Embodiment isn’t just about movement. Think of a physical space: people can sit, stand or lean, there’s food and drink, party games, lots of different ways to situate and sustain one’s body. Virtual yoga and gym classes are beginning to experiment with these sorts of shared physical experiences, but there’s huge opportunity in using technology to coordinate the social and the physical.
How people know which version of themselves to present
How someone shows up at your event determines how they’ll connect. Sometimes one part of ourselves (our work self) may have all the connection it needs but another part (the creative side) could feel starved. Inviting people to bring out an underconnected side of themselves helps to create a room hungry for connection.
Physical spaces will use a wide range of queue to show people what version of themselves to bring to a space: professional, creative, sexy or spiritual. For a virtual event all you have is a graphic and invite text that people may or may not have read. If you want people to show up as something other than their default work/afterwork selves you’ll need to give them lots of queues. Think about how to open, use props and encourage others to do the same. Think about music, costumes, meditation or primal screams. Shared singing on video calls is (unfortunately) a nightmare, so have one person sing and everyone else sing along on mute. Fill your space with activities other than people talking at the camera. If they are talking, model the kinds of stories you want at the beginning (and recruit plants to reinforce the modelling.)

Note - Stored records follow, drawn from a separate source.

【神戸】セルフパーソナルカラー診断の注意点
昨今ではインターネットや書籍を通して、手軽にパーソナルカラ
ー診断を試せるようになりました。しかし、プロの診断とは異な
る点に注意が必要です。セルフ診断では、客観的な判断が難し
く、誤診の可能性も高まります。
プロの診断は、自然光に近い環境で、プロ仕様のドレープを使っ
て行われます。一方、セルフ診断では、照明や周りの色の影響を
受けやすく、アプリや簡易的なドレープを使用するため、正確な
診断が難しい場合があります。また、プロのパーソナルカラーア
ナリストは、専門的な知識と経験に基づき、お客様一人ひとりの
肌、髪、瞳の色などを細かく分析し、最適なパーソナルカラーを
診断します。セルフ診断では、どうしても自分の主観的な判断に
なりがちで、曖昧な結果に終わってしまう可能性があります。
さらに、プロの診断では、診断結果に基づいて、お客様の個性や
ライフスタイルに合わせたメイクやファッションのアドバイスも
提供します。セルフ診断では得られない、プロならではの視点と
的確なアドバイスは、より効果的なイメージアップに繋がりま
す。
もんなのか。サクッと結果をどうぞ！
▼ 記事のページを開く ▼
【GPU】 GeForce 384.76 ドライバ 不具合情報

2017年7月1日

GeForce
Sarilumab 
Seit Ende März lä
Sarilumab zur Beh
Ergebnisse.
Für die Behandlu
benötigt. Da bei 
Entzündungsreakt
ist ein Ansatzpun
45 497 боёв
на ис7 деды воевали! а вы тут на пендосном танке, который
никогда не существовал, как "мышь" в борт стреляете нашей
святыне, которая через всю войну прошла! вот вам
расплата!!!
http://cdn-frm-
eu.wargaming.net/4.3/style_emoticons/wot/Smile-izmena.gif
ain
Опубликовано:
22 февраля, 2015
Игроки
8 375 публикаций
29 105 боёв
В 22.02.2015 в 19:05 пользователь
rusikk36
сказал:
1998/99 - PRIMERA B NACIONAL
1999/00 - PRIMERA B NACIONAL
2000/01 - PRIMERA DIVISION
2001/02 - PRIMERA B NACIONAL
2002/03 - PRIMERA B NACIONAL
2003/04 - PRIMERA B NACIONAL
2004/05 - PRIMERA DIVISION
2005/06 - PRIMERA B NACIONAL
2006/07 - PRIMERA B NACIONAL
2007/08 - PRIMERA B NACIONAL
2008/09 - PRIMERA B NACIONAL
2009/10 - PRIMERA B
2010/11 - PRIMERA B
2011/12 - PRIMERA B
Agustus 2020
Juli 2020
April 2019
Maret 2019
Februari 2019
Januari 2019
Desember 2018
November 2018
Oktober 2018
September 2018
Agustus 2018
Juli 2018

How people can hook up after
The real magic of relationship building doesn’t happen at your event, it happens in the conversations that happen because of your event. Think about everything that goes into these conversations: the discovery process where people find one another, the small conversation that they need to be in to actually hear one another speak, the embodiment that they need to realize that there’s a potential conversation there that’s definitely worth having, the corner that they run off to to have it. And, crucially, they need a way to stay connected after the event. Some people will know to ask for contact information and follow up, but many good connections get lost in this step. Try to create time and space in your event that’s specifically about followup. One great way to do this is to create a culture of gratitude: have a moment for people to share gratitude for someone else whose words/creative work/dance moves touched them. This often leads to a followup.

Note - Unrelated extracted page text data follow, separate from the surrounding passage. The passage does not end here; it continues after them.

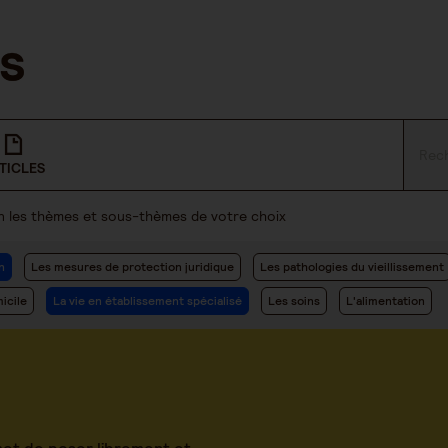
TICLES
lon les thèmes et sous-thèmes de votre choix
n
Les mesures de protection juridique
Les pathologies du vieillissement
icile
La vie en établissement spécialisé
Les soins
L'alimentation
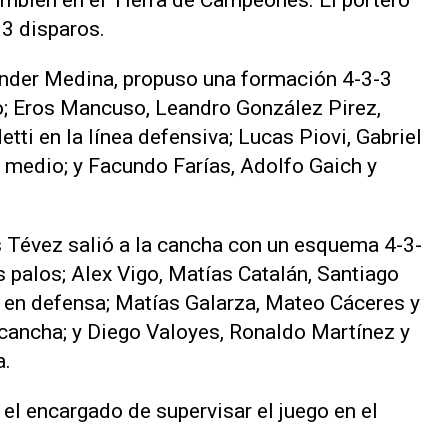
mbién en el Tierra de Campeones. El portero
 3 disparos.
ander Medina, propuso una formación 4-3-3
o; Eros Mancuso, Leandro González Pirez,
ti en la línea defensiva; Lucas Piovi, Gabriel
 medio; y Facundo Farías, Adolfo Gaich y
os Tévez salió a la cancha con un esquema 4-3-
s palos; Alex Vigo, Matías Catalán, Santiago
en defensa; Matías Galarza, Mateo Cáceres y
 cancha; y Diego Valoyes, Ronaldo Martínez y
a.
 el encargado de supervisar el juego en el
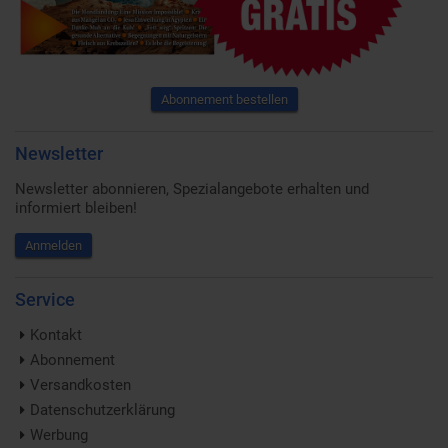
Abonnement bestellen
Newsletter
Newsletter abonnieren, Spezialangebote erhalten und
informiert bleiben!
Anmelden
Service
Kontakt
Abonnement
Versandkosten
Datenschutzerklärung
Werbung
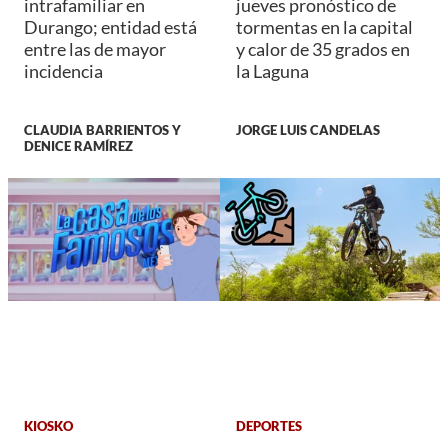
intrafamiliar en
jueves pronóstico de
Durango; entidad está
tormentas en la capital
entre las de mayor
y calor de 35 grados en
incidencia
la Laguna
CLAUDIA BARRIENTOS Y
JORGE LUIS CANDELAS
DENICE RAMÍREZ
KIOSKO
DEPORTES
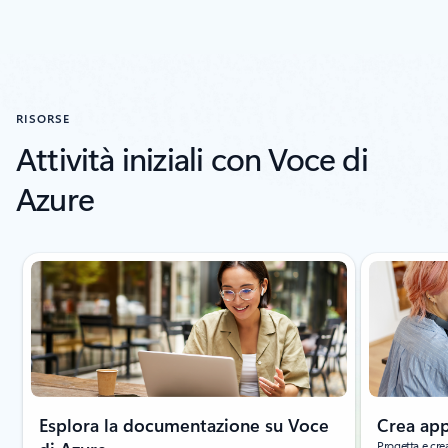
RISORSE
Attività iniziali con Voce di
Azure
Visualizzazione della diapositiva 1 di 8
Esplora la documentazione su Voce
Crea app
Progetta e crea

Surprisingly few virtual meeting platforms have good affordances for this. There should be an easy button in Zoom to send someone your contact details (as opposed to PMing them in a chat that will disappear when the call ends). It should be easy to identify people who you want to follow up with, remember where you met them and what you want to talk to them about, and follow up later without the use of a heavyweight CRM like SalesForce. Again, this is an important relational problem that remains largely unaddressed.
We’re still a long way from a good virtual dance party, but people are innovating fast. The most powerful innovation is coming from people who know how to bring people together, not necessarily people who know code. If there was ever a time when social isolation threatens us, a time when spaces for connection are needed, it’s now.